Apuntes sobre el Diluvio universal
José Arregi Donostia-San Sebastián, País Vasco, España
La emergencia planetaria –ética, política, ecológica, espiritual– que vivimos me lleva a releer el mito bíblico del Diluvio universal (capítulos 6 al 9 del Génesis). Está inspirado en los Poemas de Atrahasis y de Gilgamesh, escritos mil años antes en los reinos de Sumeria y Acadia, hoy Irak, cuna de la “civilización” con sus luces y sus sombras. El mito del Diluvio, como todos los mitos, narra lo que nunca sucedió pero sigue sucediendo. Señala las causas profundas de los males que nos afligen, indica los remedios que debemos y podemos aplicar, nos mueve a sellar juntos un gran pacto planetario de la vida. Nos convoca a una nueva y urgente alianza. Ofrezco unas breves pinceladas.
1. Dios mira la Tierra –así se abre el relato–, y la ve llena de males a causa del ser humano, se arrepiente de haberlo creado y decide exterminar por su culpa a todos los vivientes (6,5-7).
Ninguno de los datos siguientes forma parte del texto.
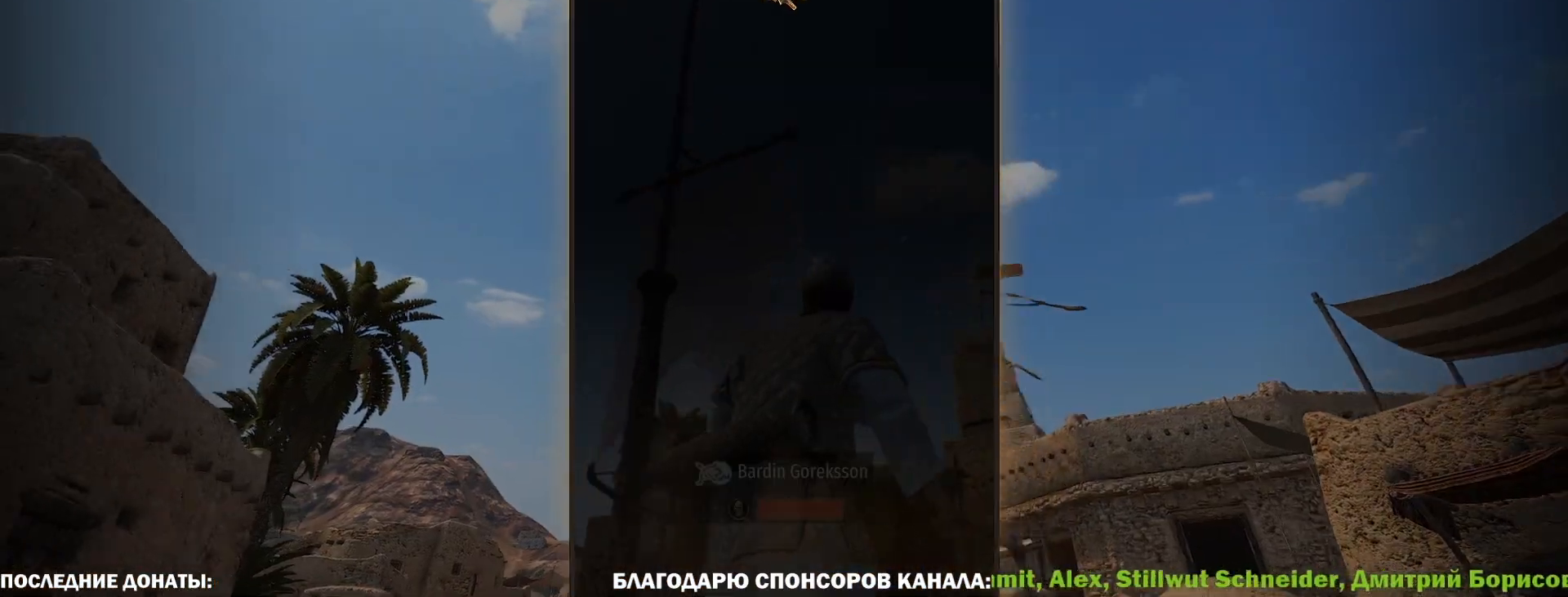
{"keys": ["caps_lock"], "mouse": [], "events": [[67, "mouse_left", "up"]]}
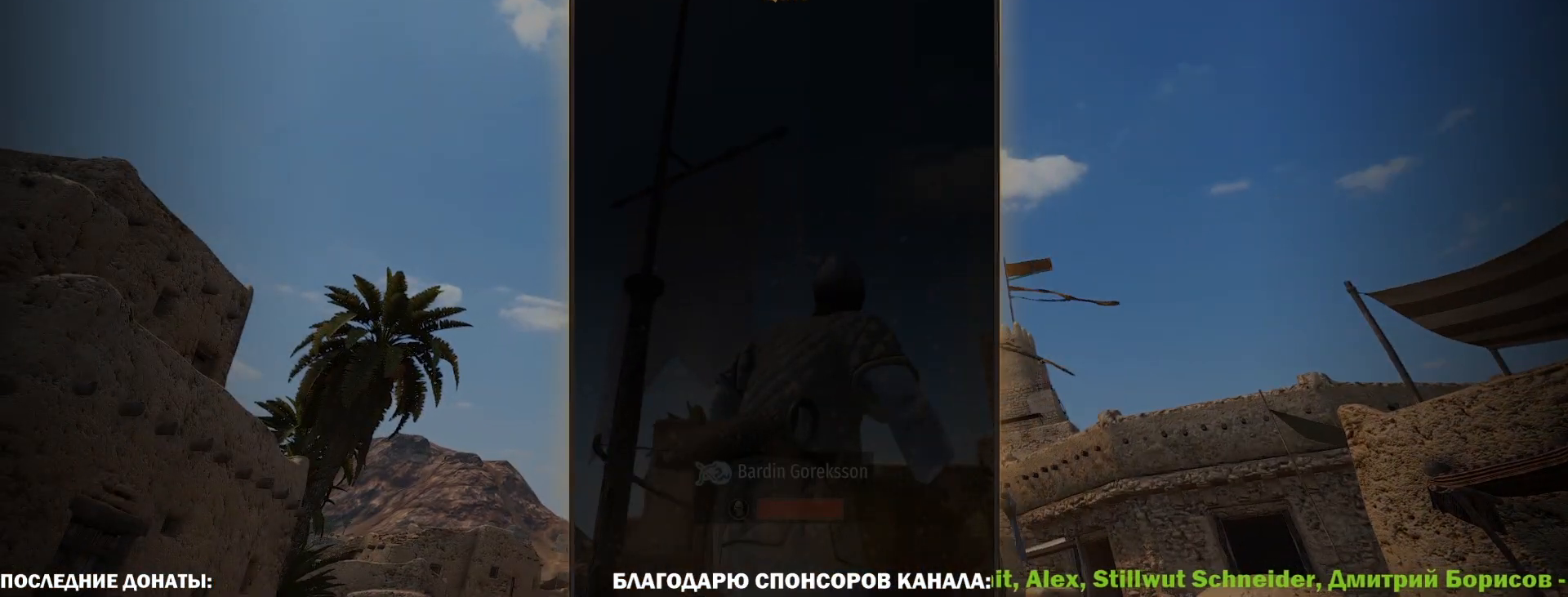
{"keys": ["caps_lock"], "mouse": [], "events": []}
Un “Dios” así no existe, por supuesto. Es una forma dramática de expresar la hondura de los estragos que sufre el planeta entero debido a la humanidad. Y plantea una pregunta terrible: ¿Será el Homo Sapiens un “error” fatal de la evolución, por el extraordinario poder que le proporciona la increíble complejidad de su cerebro, fruto de la misma evolución, un cerebro que nos hace capaces de cosas sublimes y de cosas terribles? De nosotros depende.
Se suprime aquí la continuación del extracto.